I am trying to loop through my subdirectories to read in my zip files. I am getting error TypeError: 'WindowsPath' object is not iterable
What i am trying:
path = Path("O:/Stack/Over/Flow/")
for p in path.rglob("*"):
print(p.name)
zip_files = (str(x) for x in Path(p.name).glob("*.zip"))
df = process_files(p) #function
What does work - when I go to the folder directly with my path:
path = r'O:/Stack/Over/Flow/2022 - 10/'
zip_files = (str(x) for x in Path(path).glob("*.zip"))

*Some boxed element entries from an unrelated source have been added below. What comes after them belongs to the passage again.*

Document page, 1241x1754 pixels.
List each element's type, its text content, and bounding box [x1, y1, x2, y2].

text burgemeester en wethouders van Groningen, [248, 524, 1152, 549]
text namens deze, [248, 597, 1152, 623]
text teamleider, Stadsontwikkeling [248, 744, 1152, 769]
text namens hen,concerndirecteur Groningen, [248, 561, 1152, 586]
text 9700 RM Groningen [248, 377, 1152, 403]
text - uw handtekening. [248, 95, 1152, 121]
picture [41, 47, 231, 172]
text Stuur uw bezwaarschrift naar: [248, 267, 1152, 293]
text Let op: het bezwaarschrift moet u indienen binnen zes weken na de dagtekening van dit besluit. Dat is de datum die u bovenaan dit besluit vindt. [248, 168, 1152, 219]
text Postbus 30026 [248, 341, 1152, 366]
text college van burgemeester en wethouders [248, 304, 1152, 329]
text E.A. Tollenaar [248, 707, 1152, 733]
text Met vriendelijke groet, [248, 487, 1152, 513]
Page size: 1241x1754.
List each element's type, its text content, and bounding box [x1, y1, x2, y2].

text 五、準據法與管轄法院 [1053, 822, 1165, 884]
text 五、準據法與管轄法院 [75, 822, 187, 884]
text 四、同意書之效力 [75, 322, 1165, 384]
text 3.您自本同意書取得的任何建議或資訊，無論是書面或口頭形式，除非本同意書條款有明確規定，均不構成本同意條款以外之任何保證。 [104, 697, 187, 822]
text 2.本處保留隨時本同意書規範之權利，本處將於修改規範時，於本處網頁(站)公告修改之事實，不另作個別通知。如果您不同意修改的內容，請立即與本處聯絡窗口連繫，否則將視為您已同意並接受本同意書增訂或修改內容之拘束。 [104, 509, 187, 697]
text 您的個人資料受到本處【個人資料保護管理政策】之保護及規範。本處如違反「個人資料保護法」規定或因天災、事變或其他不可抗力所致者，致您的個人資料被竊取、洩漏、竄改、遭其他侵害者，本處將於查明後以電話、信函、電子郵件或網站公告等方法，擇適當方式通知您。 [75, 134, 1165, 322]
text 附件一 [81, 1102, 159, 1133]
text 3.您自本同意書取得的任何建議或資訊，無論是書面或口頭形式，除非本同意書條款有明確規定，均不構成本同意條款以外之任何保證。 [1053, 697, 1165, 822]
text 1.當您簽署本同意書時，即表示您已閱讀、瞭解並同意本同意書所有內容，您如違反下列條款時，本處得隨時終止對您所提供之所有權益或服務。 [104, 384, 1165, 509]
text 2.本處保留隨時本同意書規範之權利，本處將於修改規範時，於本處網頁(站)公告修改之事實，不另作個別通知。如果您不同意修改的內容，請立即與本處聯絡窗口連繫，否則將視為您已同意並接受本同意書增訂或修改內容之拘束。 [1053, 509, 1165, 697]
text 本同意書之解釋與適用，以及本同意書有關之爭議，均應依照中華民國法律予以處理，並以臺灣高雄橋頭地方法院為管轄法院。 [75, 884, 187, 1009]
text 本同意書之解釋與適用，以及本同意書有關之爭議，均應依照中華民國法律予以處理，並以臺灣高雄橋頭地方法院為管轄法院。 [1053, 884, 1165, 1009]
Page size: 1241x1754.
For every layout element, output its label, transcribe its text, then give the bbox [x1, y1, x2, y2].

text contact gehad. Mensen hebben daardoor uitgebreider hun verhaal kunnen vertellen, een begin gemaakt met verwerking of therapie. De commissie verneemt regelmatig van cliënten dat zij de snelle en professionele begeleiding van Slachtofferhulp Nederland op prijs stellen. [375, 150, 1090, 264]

df = process_files(zip_files)
any help would be appreciated.
Directory structure is like:
//Stack/Over/Flow/2022 - 10/Original.zip
//Stack/Over/Flow/2022 - 09/Next file.zip
function i call:
from io import BytesIO
from pathlib import Path
from zipfile import ZipFile
import os
import pandas as pd
def process_files(files: list) -> pd.DataFrame:
file_mapping = {}
for file in files:
#data_mapping = pd.read_excel(BytesIO(ZipFile(file).read(Path(file).stem)), sheet_name=None)
archive = ZipFile(file)
# find file names in the archive which end in `.xls`, `.xlsx`, `.xlsb`, ...
files_in_archive = archive.namelist()
excel_files_in_archive = [
f for f in files_in_archive if Path(f).suffix[:4] == ".xls"
]
# ensure we only have one file (otherwise, loop or choose one somehow)
assert len(excel_files_in_archive) == 1
# read in data
data_mapping = pd.read_excel(
BytesIO(archive.read(excel_files_in_archive[0])),
sheet_name=None,
)
row_counts = []
for sheet in list(data_mapping.keys()):
row_counts.append(len(data_mapping.get(sheet)))
file_mapping.update({file: sum(row_counts)})
frame = pd.DataFrame([file_mapping]).transpose().reset_index()
frame.columns = ["file_name", "row_counts"]
return frame
New : what I am trying
for root, dirs, files in os.walk(dir_path):
for file in files:
print(files)
if file.endswith('.zip'):
df = process_files(os.path.join(root, file))
print(df) #function
else:
print("nyeh")
This is returning files like Original - All fields - 11012021 - 11302021.zip
but then i get an error OSError: [Errno 22] Invalid argument: '\\'